When it’s done, the kitchen will fill with Baharat aerosol, and you will have to restrain yourself to let it cool to a reasonable temperature so you don’t burn your mouth. Room temperature or slightly warm is perfect. My mom hung onto consciousness, but ate so much she got heartburn. Me, if I had passed out and woken up on the floor, it wouldn’t have surprised me in the least. The only surprise would have been if I’d stopped chewing.
Makes ½ cup
1 tablespoon whole cumin seed
1 tablespoon peppercorns
1 tablespoon coriander
1 tablespoon cloves
2 tablespoons nutmeg
2 tablespoons paprika
½ teaspoon cinnamon
½ teaspoon cardamom
Toast the cumin, peppercorns, coriander, cloves and cardamom in a dry pan. Grind and mix with the other ingredients.

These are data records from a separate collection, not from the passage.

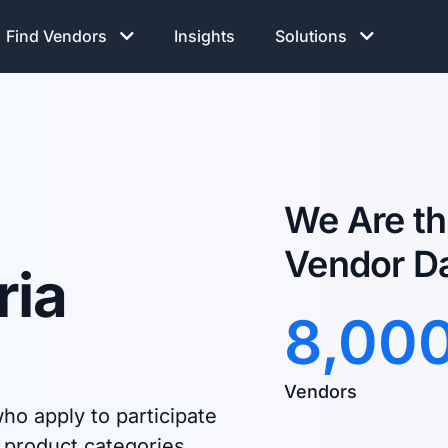
Find Vendors
Insights
Solutions
We Are th
Vendor D
ria
8,00
Vendors
ho apply to participate
 product categories.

2 lbs. eggplant, trimmed and sliced
in half lengthwise
1 lb. tomatoes cut into ribs (see below)
1 lb. onion cut into half ribs
2 tablespoons Baharat (recipe below)
1 cup extra virgin olive oil
3 teaspoons salt
1 tablespoon tamarind paste
1 tablespoon dried mint
1 head garlic, chopped coarsely
¼ cup lemon juice
Slice off a thin piece of skin on the underside of each eggplant half so it sits flat. Fill a cast iron pan or other baking dish with eggplant halves, trimming as necessary so they fit in the pan as snuggly as possible with no empty spaces. If there are lots of gaps, cut up an eggplant to pieces that fit. With a sharply pointed knife, score a crosshatch pattern into the up-facing sides of the eggplants, about a quarter-inch deep, so the cut halves look like they have been overlaid with graph paper.
To make onion ribs, cut an unpeeled onion in half from end to end, and lay one of the halves flat-side down. Slice off both ends, slip off the skin, and slice thinly along the axis between the two trimmed ends. Finally, make one slice across the middle, 90 degrees from the others, so all the ribs get cut in half. Cut the tomatoes to ribs, but don’t cut them in half.
Combine the tomatoes and onions. Add the salt, olive oil, Baharat powder, lemon juice, garlic, mint and tamarind syrup, then stir it into a caramel-hued mix. Spread this mix evenly atop the eggplant. Bake covered at 350 for two hours. It should be succulent and soft but not collapsed and mushy.